Experimental study on accelerometer-based ladle slag detection in continuous casting process

Abstract

The share of continuous casting method is increased day by day among steel production methods. In continuous casting plants, steel production is carried out using BOF (basic oxygen furnace) or EAF (electric arc furnace). During the journey of the liquid steel through whole steelmaking stages, the carryover ladle slag can turn into one of the most detrimental element in casters. It is known that a carryover ladle slag consists of mainly oxides such as CaO, SiO2, Al2O3, and MgO. Carryover slag has to be kept under control otherwise one can end up with negative results. With the development of sensor technology, the detection of carryover ladle slag becomes possible at the end of heats. The main advantage of the sensor type is early detection over a human-controlled system.
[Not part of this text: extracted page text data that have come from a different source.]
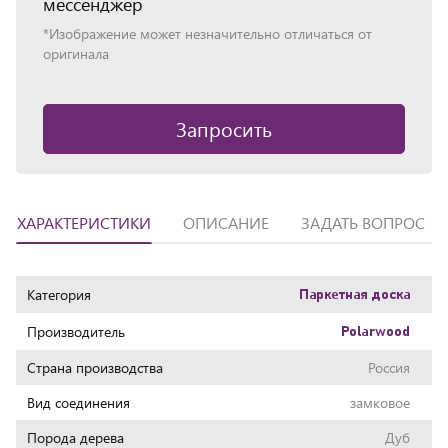
мессенджер
*Изображение может незначительно отличаться от
оригинала
Запросить
ХАРАКТЕРИСТИКИ
ОПИСАНИЕ
ЗАДАТЬ ВОПРОС
Характеристики
Категория
Паркетная доска
Производитель
Polarwood
Страна производства
Россия
Вид соединения
замковое
Порода дерева
Дуб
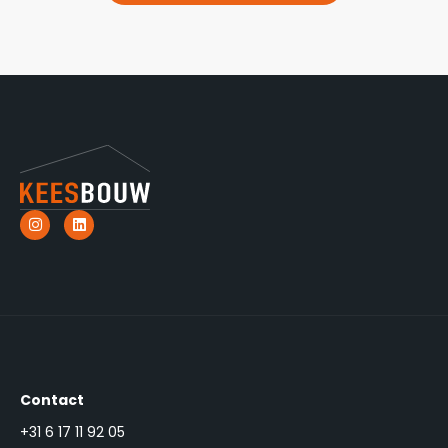
Contact
+31 6 17 11 92 05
A few seconds can make a big difference on safety, quality, yield, castability, and cost when the casting sequence lengthens due to the amount of slag. Nowadays, steel production via BOF which is performed with very low profit margins makes it important to solve this problem. Especially steelmaking produced by BOF, the detection methods of carryover slag are human controlled, electromagnetic based, ultrasonic based, image processing based, acoustic based, and vibration based. In this study, it is seen that the vibration-based detection system has many advantages over others when considering investment cost, product quality, castability, and accuracy. The scope of the study aimed to design a vibration-based carryover slag detection system on BOF steel production line. The designed detection system has an accelerometer, data processor, and controller system. After the experimental study, the cost, the product quality, and the productivity analyses were performed for the condition of use and non-use of the vibration-based detection system. At the end of this study, it is seen that the vibration-based carryover slag detection system is affordable and feasible.